Tanzania: banks should offer reasonable loan interest for agricultural development


The World Bank recently estimated that the value of food and agricultural markets in Africa could reach US $ 1 trillion per year by 2030.

But, according to current trends, food import spending on the continent will triple by 2022, which begs the question: will African farmers tap into this huge market or will the continent simply continue to grow. be a net food import region?

To take advantage of rapidly growing regional agricultural markets, African countries must invest in the modernization of their agricultural sectors, as Akinwumi Adesina, President of the African Development Bank pointed out in 2016, while recognizing that the involvement of central banks are crucial in this area. to treat.

Bringing this concept home, Tanzania, blessed with vast fertile arable land and climate, not to mention the peace enjoyed by the nationals, needs to harness the opportunity and focus more on crops.

Now is the time for our farmers to especially grow food crops to feed the countries which still observe lockdown policies due to the pandemic disease. Tanzanians should thank the government for believing that “preached containment” might not only be the solution to fighting the disease, but instead would cause more suffering than the disease itself to citizens.
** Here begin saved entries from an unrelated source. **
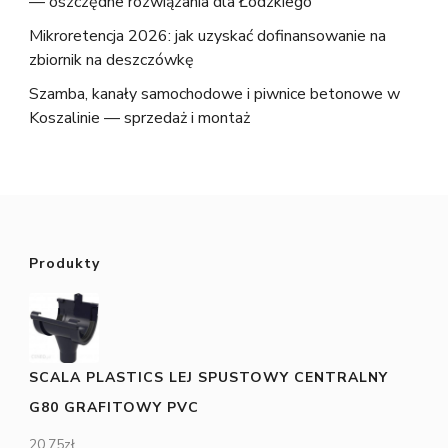
— oszczędne rozwiązania dla Łódzkiego
Mikroretencja 2026: jak uzyskać dofinansowanie na
zbiornik na deszczówkę
Szamba, kanały samochodowe i piwnice betonowe w
Koszalinie — sprzedaż i montaż
Produkty
SCALA PLASTICS LEJ SPUSTOWY CENTRALNY
G80 GRAFITOWY PVC
20,75
zł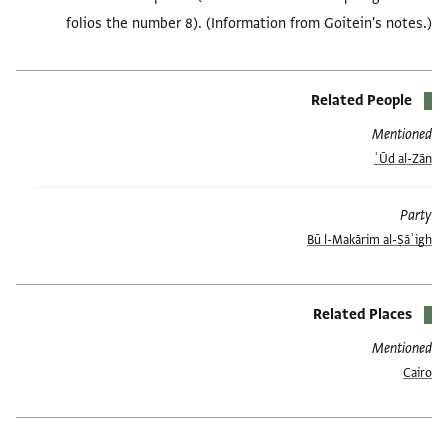
folios the number 8). (Information from Goitein's notes.)
Related People
Mentioned
ʿŪd al-Zān
Party
Bū l-Makārim al-Ṣāʾigh
Related Places
Mentioned
Cairo
العلامات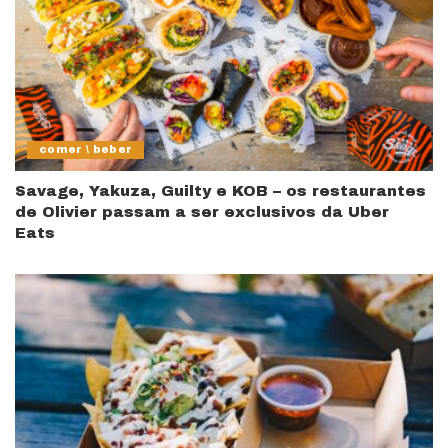
comer \ beber
Savage, Yakuza, Guilty e KOB – os restaurantes
de Olivier passam a ser exclusivos da Uber
Eats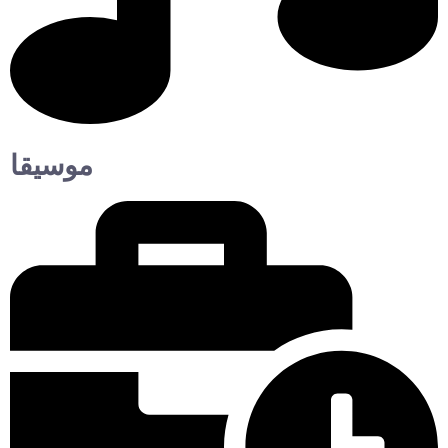
موسيقا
This leaves our farmers the opportunity to grow many food crops, as previously proposed at the 4th AFRACA (African Rural and Agricultural Credit Association) Central Bank Forum, October 13-14, 2016 in Ghana, where around 150 African central bankers and agricultural sector stakeholders have come together to agree on a radical new direction for banks to be involved in agricultural finance.

To bring the observation home, as previously proposed by the Deputy Minister of Agriculture, Hussein Bashe, it is the financial institutions as actors to support farmers, because only farmers can not do it.

This is because cash flow and savings in rural areas for the majority of households are low and many rural households generally tend to depend on credit for other consumption needs such as education. , food, housing, household functions, which leaves them a small margin to invest. on their farms or fall into the debt traps of traditional pawn shops.

Once they are fully supported by financial institutions, including loans with reasonable interest, training and education on how to use / spend the loans in their operations, their savings would generally be boosted and also increase the gross domestic product (GDP) of the country.

Because hunger cannot wait, now is the time for our farmers to start preparing for the looming long rains so that our country has enough surplus food to sell.